Gary also provided our team with insight into how the regulatory landscape of emerging contaminants will affect the implementation of our project. Although there is a growing body of evidence supporting emerging contaminants as a threat to freshwater sources in Canada, it is very uncommon for municipalities to test or regulate these substances. According to Gary this is because most Environment Compliance Approvals (ECA’s) and International Organization for Standardization (ISO's) for wastewater substances are implemented retrospectively after harm has been proven. Gary supported our Human Practices team initiative to urge our local municipality to begin testing for pharmaceuticals in the City’s wastewater effluent before aquatic and human harm occurred. In relation to our project, if there are no regulations in place, our technology would be overlooked and deemed “unnecessary”. This information led the Human Practices team to create our Letter to the City Campaign..

Academic and Community Integration

Ethical Approach to Synthetic Biology

Our team met with Western University Professors Kathleen Hill and Bogumil Karas to talk about synthetic biology and the public perception of our project. These two professors take an interdisciplinary approach to synthetic biology research, have genetics and philosophy backgrounds and support the use of ethical considerations in science at Western University.

The main takeaway from our discussion was that it is not always easy for the general public to understand and appreciate genetically engineered products. There is a stigmatization surrounding genetically engineered platforms and forcing them upon the public without their knowledge. Since our technology would be implemented by the municipal government, this discussion created an awareness within our team about the necessity to be transparent with the implementation of our project. We began to acknowledge even though our project is scientifically appropriate, citizens may be hesitant to accept something that has the potential to directly influence the state of the City’s fresh water sources (that end up back in drinking water processes as well). This led our team to critically evaluate the education and marketing of our project to the public to foster positive responses of a synthetic biology approach to cleaning the City of London’s Water. To see more of how our team collaborated with the City of London to produce clear lines of communication and education to the public about our project click here.

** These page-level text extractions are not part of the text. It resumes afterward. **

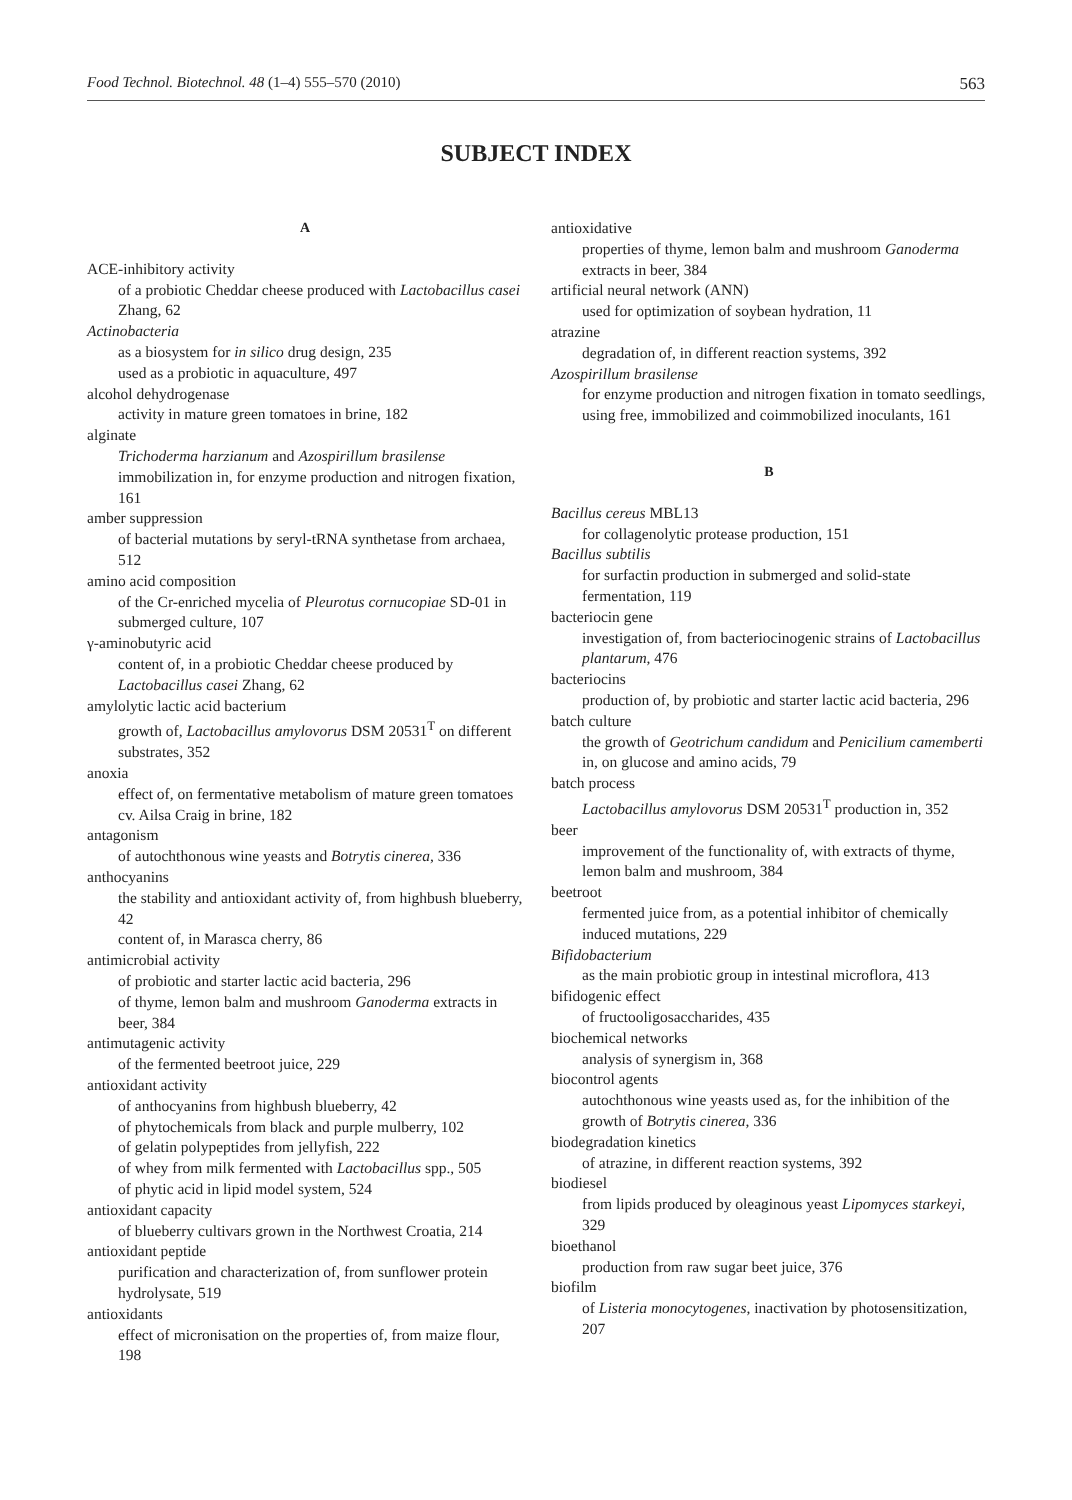Food Technol. Biotechnol. 48 (1–4) 555–570 (2010) 563
SUBJECT INDEX
A
ACE-inhibitory activity
of a probiotic Cheddar cheese produced with Lactobacillus casei Zhang, 62
Actinobacteria
as a biosystem for in silico drug design, 235
used as a probiotic in aquaculture, 497
alcohol dehydrogenase
activity in mature green tomatoes in brine, 182
alginate
Trichoderma harzianum and Azospirillum brasilense immobilization in, for enzyme production and nitrogen fixation, 161
amber suppression
of bacterial mutations by seryl-tRNA synthetase from archaea, 512
amino acid composition
of the Cr-enriched mycelia of Pleurotus cornucopiae SD-01 in submerged culture, 107
γ-aminobutyric acid
content of, in a probiotic Cheddar cheese produced by Lactobacillus casei Zhang, 62
amylolytic lactic acid bacterium
growth of, Lactobacillus amylovorus DSM 20531<sup>T</sup> on different substrates, 352
anoxia
effect of, on fermentative metabolism of mature green tomatoes cv. Ailsa Craig in brine, 182
antagonism
of autochthonous wine yeasts and Botrytis cinerea, 336
anthocyanins
the stability and antioxidant activity of, from highbush blueberry, 42
content of, in Marasca cherry, 86
antimicrobial activity
of probiotic and starter lactic acid bacteria, 296
of thyme, lemon balm and mushroom Ganoderma extracts in beer, 384
antimutagenic activity
of the fermented beetroot juice, 229
antioxidant activity
of anthocyanins from highbush blueberry, 42
of phytochemicals from black and purple mulberry, 102
of gelatin polypeptides from jellyfish, 222
of whey from milk fermented with Lactobacillus spp., 505
of phytic acid in lipid model system, 524
antioxidant capacity
of blueberry cultivars grown in the Northwest Croatia, 214
antioxidant peptide
purification and characterization of, from sunflower protein hydrolysate, 519
antioxidants
effect of micronisation on the properties of, from maize flour, 198
antioxidative
properties of thyme, lemon balm and mushroom Ganoderma extracts in beer, 384
artificial neural network (ANN)
used for optimization of soybean hydration, 11
atrazine
degradation of, in different reaction systems, 392
Azospirillum brasilense
for enzyme production and nitrogen fixation in tomato seedlings, using free, immobilized and coimmobilized inoculants, 161
B
Bacillus cereus MBL13
for collagenolytic protease production, 151
Bacillus subtilis
for surfactin production in submerged and solid-state fermentation, 119
bacteriocin gene
investigation of, from bacteriocinogenic strains of Lactobacillus plantarum, 476
bacteriocins
production of, by probiotic and starter lactic acid bacteria, 296
batch culture
the growth of Geotrichum candidum and Penicilium camemberti in, on glucose and amino acids, 79
batch process
Lactobacillus amylovorus DSM 20531<sup>T</sup> production in, 352
beer
improvement of the functionality of, with extracts of thyme, lemon balm and mushroom, 384
beetroot
fermented juice from, as a potential inhibitor of chemically induced mutations, 229
Bifidobacterium
as the main probiotic group in intestinal microflora, 413
bifidogenic effect
of fructooligosaccharides, 435
biochemical networks
analysis of synergism in, 368
biocontrol agents
autochthonous wine yeasts used as, for the inhibition of the growth of Botrytis cinerea, 336
biodegradation kinetics
of atrazine, in different reaction systems, 392
biodiesel
from lipids produced by oleaginous yeast Lipomyces starkeyi, 329
bioethanol
production from raw sugar beet juice, 376
biofilm
of Listeria monocytogenes, inactivation by photosensitization, 207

Pharmacist – Pharmaceutical Disposal Impact

During the development of our public engagement initiative to educate individuals about ways they can reduce their wastewater contamination footprint we had a conversation with Shoppers Drug Mart Pharmacist Stacy Brennan about our technology and project. Stacy suggested that because a large amount of pharmaceutical pollution is created through large company run-offs, retrofitting our prototype to also fit into pharmaceutical manufacturing facilities could be valuable as well. After further discussion of the drug disposal impact on water pollution and research review done by us, we had notes to bring back to our dry lab team. This new consideration gave confirmation to the dry lab teams design to use PVA beads instead of a predefined filter size to provide the possibility of versatility within implementation not only in WWTP but also to private pharmaceutical companies.

Government Influence

Our team spoke with Scott Mathers, Director of Water for the City of London to discuss the municipal government’s involvement and feedback on our project. Scott believes with our technology the City of London can become a trailblazer in the wastewater industry and set precedent for other municipalities to follow suit. The number one concern Scott expressed was cost of implementation. Wastewater treatment is paid for with tax-payer dollars and every decision costing the city money needs to have a comprehensive risk-benefit analysis. Because of this our team is now in discussion with the City officials to create a comprehensive risk and cost-benefit analysis for our technology to provide the City of London.